If you haven’t heard much about the suit yet, you likely will. Don’t let Mark Zuckerberg suing Mark Zuckerberg distract you. This case, in U.S. District Court in San Jose, Calif., Fraley v. Facebook, Inc., deals with the essence of Facebook: You “liking” stuff and Facebook selling advertising based on those “likes.”

PaidContent, among other commentators, says the legal challenge, which last week survived a motion to dismiss, threatens the social network’s Sponsored Story strategy. Introduced in January, Sponsored Stories are paid ads featuring your name, likes, and, well, likeness. For example, if John Doe “likes” a Facebook Page called “Widgets,” one of his friends could see an ad featuring John’s profile picture and the copy “John Doe likes Widgets.” For now, the ads are relegated to the right rail, but, just announced, they are coming to the Newsfeed early next year.

Angel Fraley, a 40-year-old Seattle woman, is suing Facebook on behalf of all California users registered before January 25, 2011, the day Sponsored Stories started. Seeking to stop the ads and recover damages, Fraley, who registered for Facebook under the name Angela Frolicker, alleges that by profiting off the unauthorized use of users’ testimonials, Sponsored Stories violate user publicity rights and unfair competition laws in California, where Facebook is based.

Which brings us to everybody wanting you to be famous.

The plaintiffs want you to be famous because they need to establish standing, which, among other things, requires that they demonstrate they were harmed — something that’s derailed similar lawsuits. To do this, referencing statements by Nielsen and Facebook itself, they first assert that Facebook gains from using users’ likeness because ads containing friends’ endorsements are considered more effective and therefore more valuable than traditional ads.

They then state, according to the judge’s ruling on the motion to dismiss, that the use causes economic harm “in the same way that celebrities suffer economic harm when their likeness is misappropriated for another’s commercial gain …”

The ruling continues (emphasis mine):

“Plaintiffs allege that they have been injured by Facebook’s failure to compensate them for the use of their personal endorsements because “[i]n essence, Plaintiffs are celebrities—to their friends.”

The people behind an already disruptive lawsuit against one of the richest and most powerful companies in the world say you’re famous. Go adopt yourself a chihuahua.

Facebook wants you to be famous because it would help make your actions newsworthy, and therefore exempt from misappropriation claims. Facebook offers, again, according to the ruling (again, emphasis mine), that “Plaintiffs are ‘public figures’ to their friends.”

One of the richest and most powerful companies in the world says you’re famous. Go buy yourself a tiara.

Even the judge wants you to be famous, if only to be consistent. In questioning Facebook’s newsworthiness defense (content published for commercial instead of journalistic purposes, however newsworthy, is not exempt from the publicity rights law), U.S. District Court Judge Lucy Koh, happily for you and your new dog, endorses both parties’ “famous” arguments.

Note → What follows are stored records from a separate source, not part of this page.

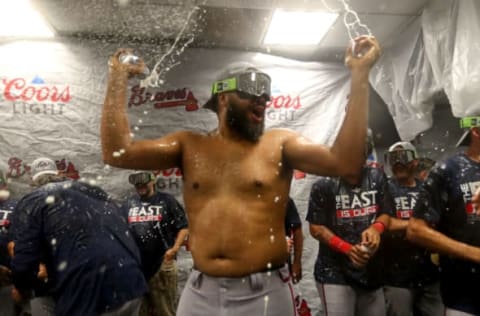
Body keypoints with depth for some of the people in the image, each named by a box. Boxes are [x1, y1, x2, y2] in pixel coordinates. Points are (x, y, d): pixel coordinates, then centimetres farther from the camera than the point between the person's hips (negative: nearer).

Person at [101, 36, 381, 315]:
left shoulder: (280, 144, -1)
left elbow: (345, 162, -14)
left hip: (264, 292, -2)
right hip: (200, 292, 3)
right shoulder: (190, 146, 4)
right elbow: (117, 153, -2)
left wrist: (360, 75, -13)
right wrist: (119, 80, 0)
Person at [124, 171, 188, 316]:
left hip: (162, 264, -4)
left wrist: (175, 248, -13)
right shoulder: (129, 203, 11)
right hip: (135, 265, 5)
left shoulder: (166, 200, -2)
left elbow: (183, 227, -2)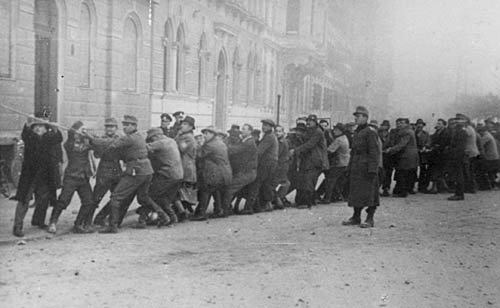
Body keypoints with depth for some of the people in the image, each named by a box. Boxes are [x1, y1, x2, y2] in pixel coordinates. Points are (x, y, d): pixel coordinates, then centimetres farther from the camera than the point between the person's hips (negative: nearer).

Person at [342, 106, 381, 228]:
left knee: (369, 193, -4)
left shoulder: (370, 133, -10)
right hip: (356, 170, 8)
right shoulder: (356, 133, 15)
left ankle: (370, 219, 1)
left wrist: (372, 170, -20)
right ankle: (356, 217, 20)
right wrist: (350, 168, 18)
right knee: (355, 193, 11)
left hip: (366, 168, -8)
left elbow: (375, 153, -15)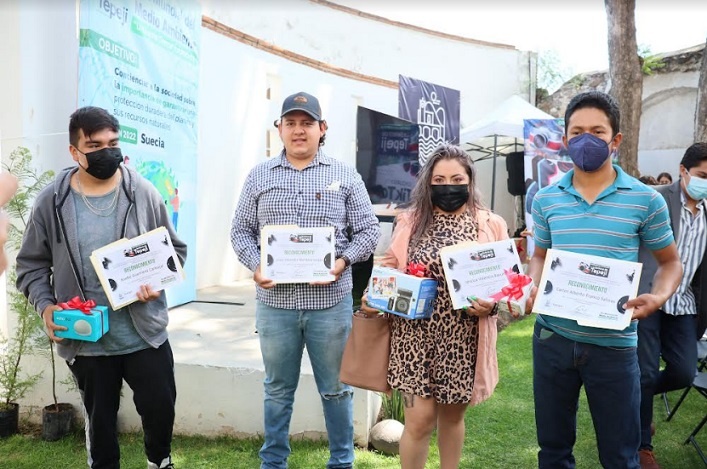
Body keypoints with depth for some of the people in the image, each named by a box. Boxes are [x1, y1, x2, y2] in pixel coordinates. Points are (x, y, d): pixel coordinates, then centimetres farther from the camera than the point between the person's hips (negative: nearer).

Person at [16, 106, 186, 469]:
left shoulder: (143, 193, -4)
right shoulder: (51, 201, -3)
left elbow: (175, 249, 5)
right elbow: (31, 265, 5)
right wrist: (45, 306, -11)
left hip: (145, 333, 0)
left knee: (160, 406, 8)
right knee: (99, 419, 16)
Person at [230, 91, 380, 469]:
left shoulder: (345, 176, 2)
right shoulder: (259, 176, 6)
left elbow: (369, 231, 2)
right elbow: (241, 231, 8)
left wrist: (343, 261, -14)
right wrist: (255, 266, -10)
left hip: (330, 301, -1)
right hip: (274, 301, 1)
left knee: (336, 388, 12)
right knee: (278, 389, 14)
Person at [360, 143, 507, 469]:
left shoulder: (491, 225, 1)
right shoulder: (410, 221, 3)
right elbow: (391, 271, 10)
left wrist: (490, 305, -16)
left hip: (463, 340, 1)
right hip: (415, 336, 0)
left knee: (452, 415, 16)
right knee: (419, 419, 0)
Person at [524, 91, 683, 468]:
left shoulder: (646, 200, -5)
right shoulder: (545, 199, 2)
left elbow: (670, 262, 5)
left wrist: (658, 297, -16)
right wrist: (531, 288, -6)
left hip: (614, 344, -2)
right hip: (552, 338, 2)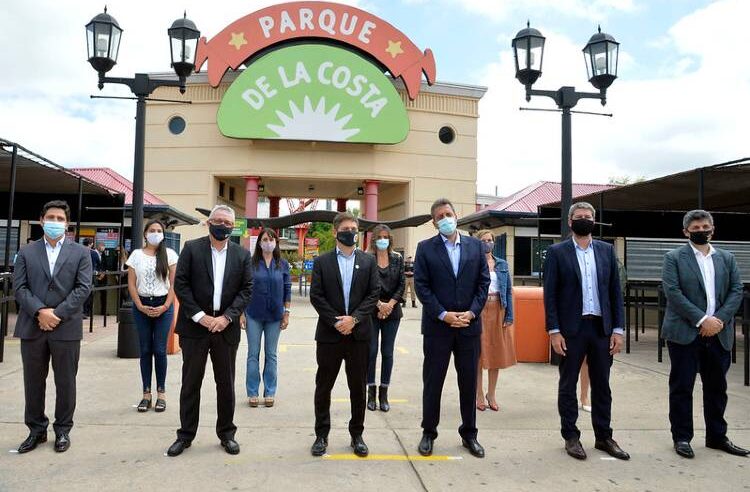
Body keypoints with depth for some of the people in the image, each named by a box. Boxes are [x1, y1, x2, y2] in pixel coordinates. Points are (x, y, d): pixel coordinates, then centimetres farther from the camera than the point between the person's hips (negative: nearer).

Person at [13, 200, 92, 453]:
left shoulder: (80, 253, 3)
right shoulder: (26, 252, 8)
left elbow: (83, 288, -5)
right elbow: (20, 287, 1)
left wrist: (57, 314, -13)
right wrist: (40, 311, -14)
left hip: (66, 328, -2)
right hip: (32, 326, 2)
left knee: (65, 382, 7)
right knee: (33, 382, 11)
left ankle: (63, 430, 22)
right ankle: (36, 430, 26)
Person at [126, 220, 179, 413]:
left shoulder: (169, 254, 2)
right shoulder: (136, 254, 6)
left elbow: (173, 283, -1)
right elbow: (131, 284, 4)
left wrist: (165, 306, -10)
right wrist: (140, 306, -6)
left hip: (163, 305, -1)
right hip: (141, 306, 2)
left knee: (159, 350, 0)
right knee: (145, 350, 6)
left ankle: (161, 393, 10)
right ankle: (146, 393, 14)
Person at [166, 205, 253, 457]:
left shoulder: (242, 254, 5)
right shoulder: (192, 248, 0)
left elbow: (246, 289, 1)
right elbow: (180, 284, -5)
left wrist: (227, 317, -10)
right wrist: (199, 316, -12)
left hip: (226, 327, 2)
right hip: (195, 325, -1)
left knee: (226, 383, 10)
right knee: (190, 382, 8)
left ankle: (226, 433, 24)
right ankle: (185, 434, 21)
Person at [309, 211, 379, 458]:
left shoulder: (368, 261, 6)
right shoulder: (322, 261, 3)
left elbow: (374, 294, 0)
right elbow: (316, 296, -3)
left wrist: (354, 318, -13)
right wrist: (335, 321, -12)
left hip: (359, 333, 1)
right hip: (329, 333, -1)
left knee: (358, 387, 9)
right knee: (324, 386, 8)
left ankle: (357, 435, 23)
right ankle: (321, 435, 22)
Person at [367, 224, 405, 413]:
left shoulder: (397, 259, 7)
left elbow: (402, 284, 4)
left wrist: (390, 304, -8)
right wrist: (379, 304, -12)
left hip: (392, 310, 2)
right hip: (372, 311, -2)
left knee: (387, 352, 5)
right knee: (371, 351, 0)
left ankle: (384, 393, 14)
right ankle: (371, 392, 12)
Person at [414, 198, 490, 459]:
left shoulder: (475, 245, 6)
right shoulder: (425, 248, 0)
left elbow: (484, 282, 4)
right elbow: (421, 286, -6)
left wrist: (472, 312, -7)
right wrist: (443, 315, -13)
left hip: (469, 325, 2)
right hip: (437, 326, -2)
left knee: (469, 383, 11)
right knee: (433, 382, 7)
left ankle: (469, 434, 26)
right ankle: (428, 433, 23)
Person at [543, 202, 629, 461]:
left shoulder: (607, 250, 9)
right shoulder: (557, 252, -1)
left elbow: (616, 291, 8)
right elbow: (550, 294, -4)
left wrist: (618, 329, 2)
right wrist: (553, 331, -10)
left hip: (601, 327, 3)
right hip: (571, 328, -3)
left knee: (601, 385, 12)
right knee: (568, 385, 6)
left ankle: (604, 437, 25)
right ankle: (571, 437, 19)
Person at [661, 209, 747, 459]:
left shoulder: (727, 258, 12)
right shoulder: (674, 258, -1)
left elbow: (736, 291, 4)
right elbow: (673, 293, -11)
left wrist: (719, 319, -10)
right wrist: (702, 320, -17)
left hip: (719, 333, 4)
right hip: (685, 333, -4)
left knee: (717, 387, 14)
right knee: (682, 387, 2)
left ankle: (717, 436, 28)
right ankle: (682, 437, 13)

Koh writes, in part (emphasis added):

“… the Court agrees that Plaintiffs’ assertion of their status as local ‘celebrities’ within their own Facebook social networks likewise makes them subjects of public interest among the same audience…”

A sitting federal judge says you’re famous. Go buy your chihuahua a tiara.

Whatever the law has to say — Gigaom explores the potentially wide-ranging legal ramifications in a post of its own — we’re already acting like celebrities: Competing for attention, curating public and private versions of our lives, stalking, hawking and gawking for photos. How does this affect our view of and expectations for interpersonal relationships? Are these new personal publics bringing us together? Or are they pulling us apart?